10 anos da Rede um Grito pela Vida

Em 30 de março de 2007, um grupo de 28 religiosas provenientes de todas as regiões do nosso imenso Brasil, plantava a primeira semente de luta e compromisso no enfrentamento ao tráfico de pessoas: nascia a Rede um Grito pela Vida. 
Hoje em dia a Rede conta com cerca de 300 pessoas, entre religios@s e leigos comprometidos em 26 núcleos espalhados em todo o território nacional.
“Celebrar 10 anos de compromisso no enfrentamento ao tráfico de pessoas, como Rede é um tempo de graça, reconhecimento, memória e reafirmação do compromisso com dignidade e vida das pessoas exploradas e traficadas em nosso país” – declarou em entrevista a Rede Aparecida, ir Eurides Alves de Oliveira, coordenadora nacional da Rede.
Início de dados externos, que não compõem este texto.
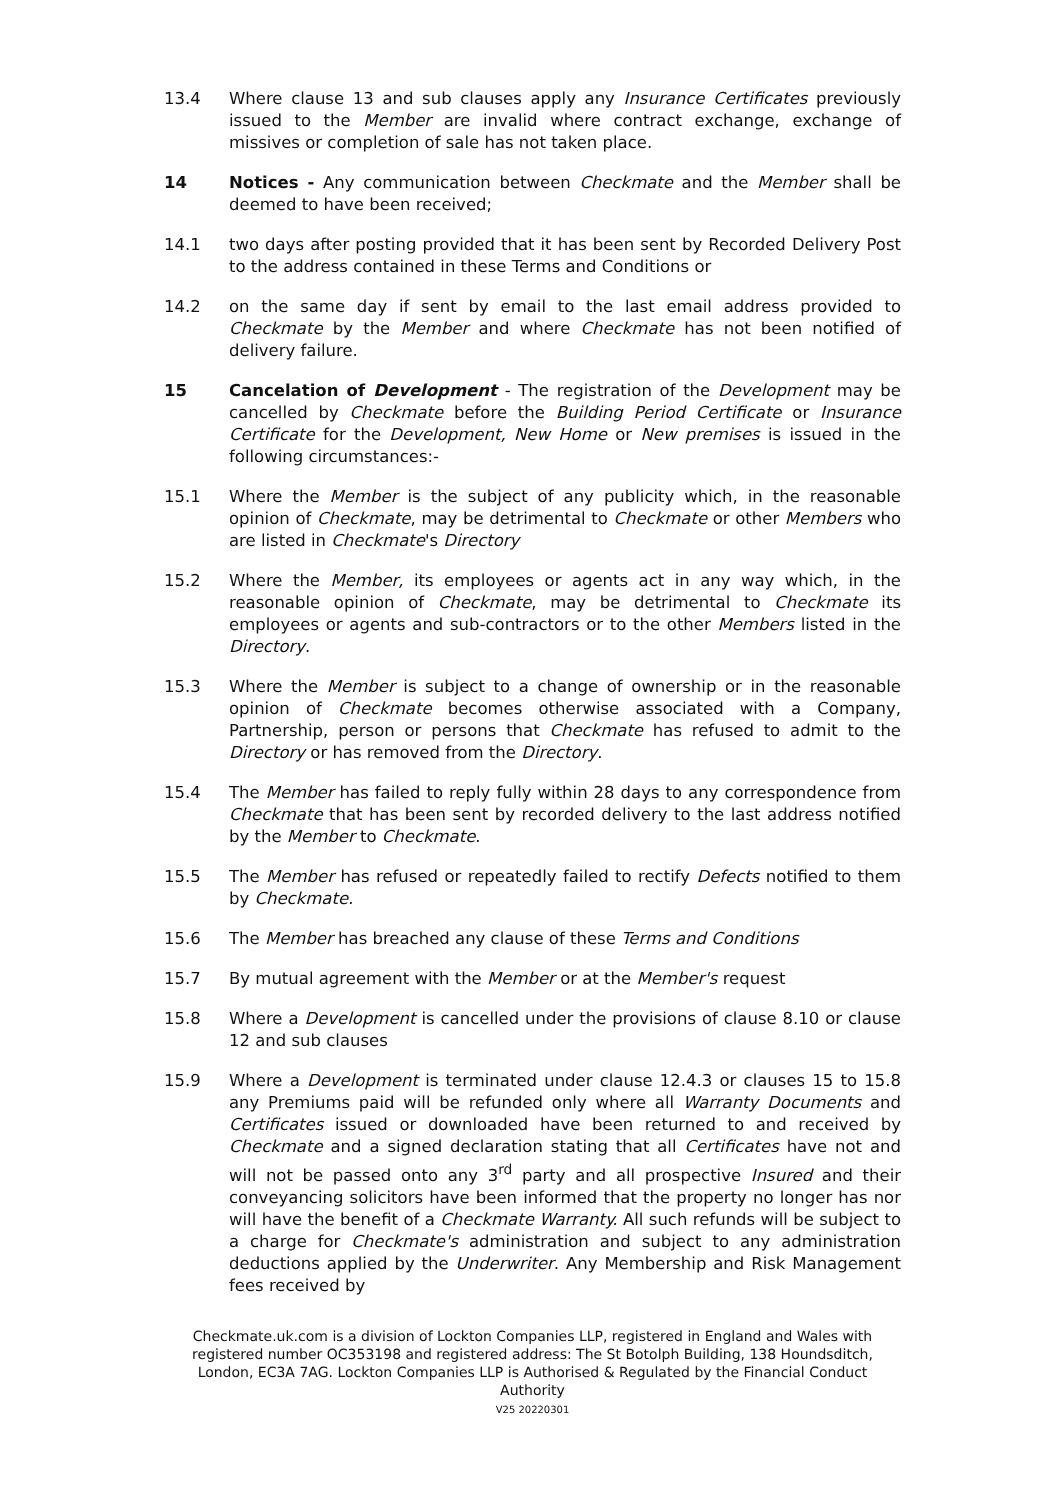13.4 Where clause 13 and sub clauses apply any Insurance Certificates previously issued to the Member are invalid where contract exchange, exchange of missives or completion of sale has not taken place.
14 Notices - Any communication between Checkmate and the Member shall be deemed to have been received;
14.1 two days after posting provided that it has been sent by Recorded Delivery Post to the address contained in these Terms and Conditions or
14.2 on the same day if sent by email to the last email address provided to Checkmate by the Member and where Checkmate has not been notified of delivery failure.
15 Cancelation of Development - The registration of the Development may be cancelled by Checkmate before the Building Period Certificate or Insurance Certificate for the Development, New Home or New premises is issued in the following circumstances:-
15.1 Where the Member is the subject of any publicity which, in the reasonable opinion of Checkmate, may be detrimental to Checkmate or other Members who are listed in Checkmate's Directory
15.2 Where the Member, its employees or agents act in any way which, in the reasonable opinion of Checkmate, may be detrimental to Checkmate its employees or agents and sub-contractors or to the other Members listed in the Directory.
15.3 Where the Member is subject to a change of ownership or in the reasonable opinion of Checkmate becomes otherwise associated with a Company, Partnership, person or persons that Checkmate has refused to admit to the Directory or has removed from the Directory.
15.4 The Member has failed to reply fully within 28 days to any correspondence from Checkmate that has been sent by recorded delivery to the last address notified by the Member to Checkmate.
15.5 The Member has refused or repeatedly failed to rectify Defects notified to them by Checkmate.
15.6 The Member has breached any clause of these Terms and Conditions
15.7 By mutual agreement with the Member or at the Member's request
15.8 Where a Development is cancelled under the provisions of clause 8.10 or clause 12 and sub clauses
15.9 Where a Development is terminated under clause 12.4.3 or clauses 15 to 15.8 any Premiums paid will be refunded only where all Warranty Documents and Certificates issued or downloaded have been returned to and received by Checkmate and a signed declaration stating that all Certificates have not and will not be passed onto any 3<sup>rd</sup> party and all prospective Insured and their conveyancing solicitors have been informed that the property no longer has nor will have the benefit of a Checkmate Warranty. All such refunds will be subject to a charge for Checkmate's administration and subject to any administration deductions applied by the Underwriter. Any Membership and Risk Management fees received by
Checkmate.uk.com is a division of Lockton Companies LLP, registered in England and Wales with registered number OC353198 and registered address: The St Botolph Building, 138 Houndsditch, London, EC3A 7AG. Lockton Companies LLP is Authorised & Regulated by the Financial Conduct Authority
V25 20220301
O trabalho de informação, sensibilização, sobretudo junto às juventudes e as populações mais vulneráveis é desde a fundação da Rede um Grito pela Vida a principal estratégia de ação. Dar visibilidade a um crime que silenciosamente continua ceifando muitas vítimas, nas suas diversas modalidades (exploração sexual – adoção ilegal – servidão domestica –tráfico de órgãos- atividades ilícitas), é tarefa e preocupação de cada integrante da rede, espalhada do Norte ao Sul deste País. 45,8 milhões de pessoas em todo o mundo estão sujeitas a alguma forma de escravidão moderna, e além do mais estima-se que 700 mil mulheres brasileiras passam todos os anos pelas fronteiras internacionais do tráfico humano.
Preocupa-nos a facilidade com que hoje em dia acontece o aliciamento por meio das redes sociais, o que podemos tocar com mão cada vez que como núcleo de Porto Velho (RO) organizamos dias de formação nas escolas de ensino fundamental e médio e abrimos o diálogo com os alunos sobre este assunto. Por isso, não podemos parar!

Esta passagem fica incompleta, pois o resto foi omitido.